We evaluated whether direct or indirect endovascular revascularization based on the angiosome model affects outcomes in type 2 diabetes and critical limb ischemia.
From 2010 to 2015, 603 patients with type 2 diabetes were admitted for critical limb ischemia and submitted to endovascular revascularization. Among these patients, 314 (52%) underwent direct and 123 (20%) indirect revascularization, depending on whether the flow to the artery directly feeding the site of ulceration, according to the angiosome model, was successfully acquired; 166 patients (28%) were judged unable to be revascularized. Outcomes were healing, major amputation, and mortality rates.
An overall healing rate of 62.5% was observed: patients who did not receive percutaneous transluminal angioplasty presented a healing rate of 58.4% (P < .02 versus revascularized patients). A higher healing rate was observed in the direct versus the indirect group (82.4% versus 50.4%; P < .001). The major amputation rate was significantly higher in the indirect versus the direct group (9.2% versus 3.2%; P < .05). The overall mortality rate was 21.6%, and it was higher in the indirect versus the direct group (24% versus 14%; P < .05).

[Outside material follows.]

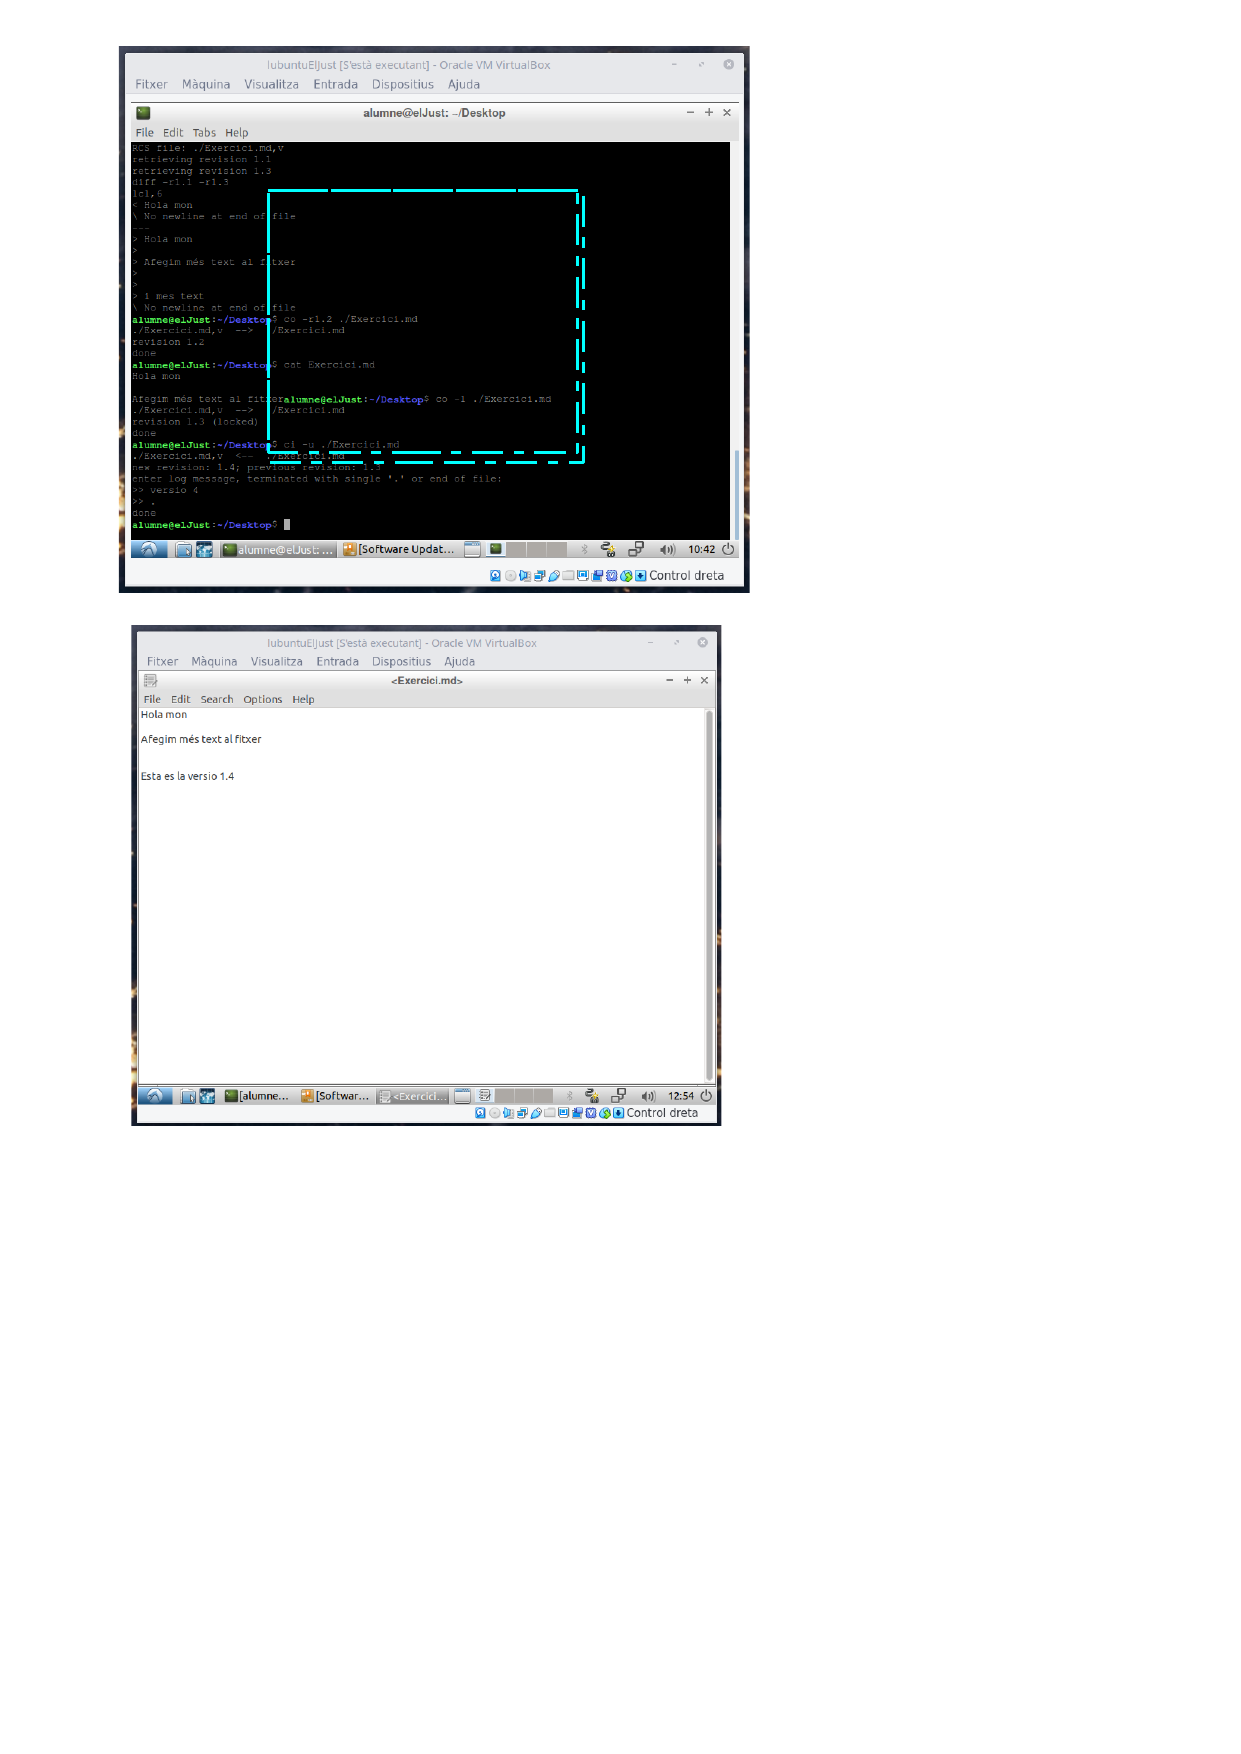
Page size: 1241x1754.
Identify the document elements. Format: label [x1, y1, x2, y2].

picture [118, 46, 311, 278]
picture [131, 625, 309, 826]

These data show that direct revascularization of arteries supplying the diabetic foot ulcer site by means of the angiosome model is associated with a higher healing rate and lower risk of amputation and death compared with the indirect procedure. These results support use of the angiosome model in type 2 diabetes with critical limb ischemia.
我们评估了基于血管生成单元模型的直接或间接血管腔内血运重建是否会影响 2 型糖尿病合并严重肢体缺血患者的结局。
2010 年至 2015 年,603 例 2 型糖尿病合并严重肢体缺血患者接受了血管腔内血运重建治疗。这些患者中,314 例(52%)行直接血运重建,123 例(20%)行间接血运重建,依据为根据血管生成单元模型,是否成功获得了直接灌注溃疡部位的动脉的血流;166 例(28%)患者被判断无法进行血运重建。主要结局为愈合、大截肢和死亡率。
总的愈合率为 62.5%:未接受经皮腔内血管成形术的患者的愈合率为 58.4%(P<.02 与血运重建患者相比)。直接组的愈合率高于间接组(82.4%比 50.4%;P<.001)。间接组的大截肢率明显高于直接组(9.2%比 3.2%;P<.05)。总的死亡率为 21.6%,间接组高于直接组(24%比 14%;P<.05)。
这些数据表明,与间接方法相比,通过血管生成单元模型直接重建供应糖尿病足溃疡部位的动脉与更高的愈合率、更低的截肢和死亡风险相关。这些结果支持在 2 型糖尿病合并严重肢体缺血中使用血管生成单元模型。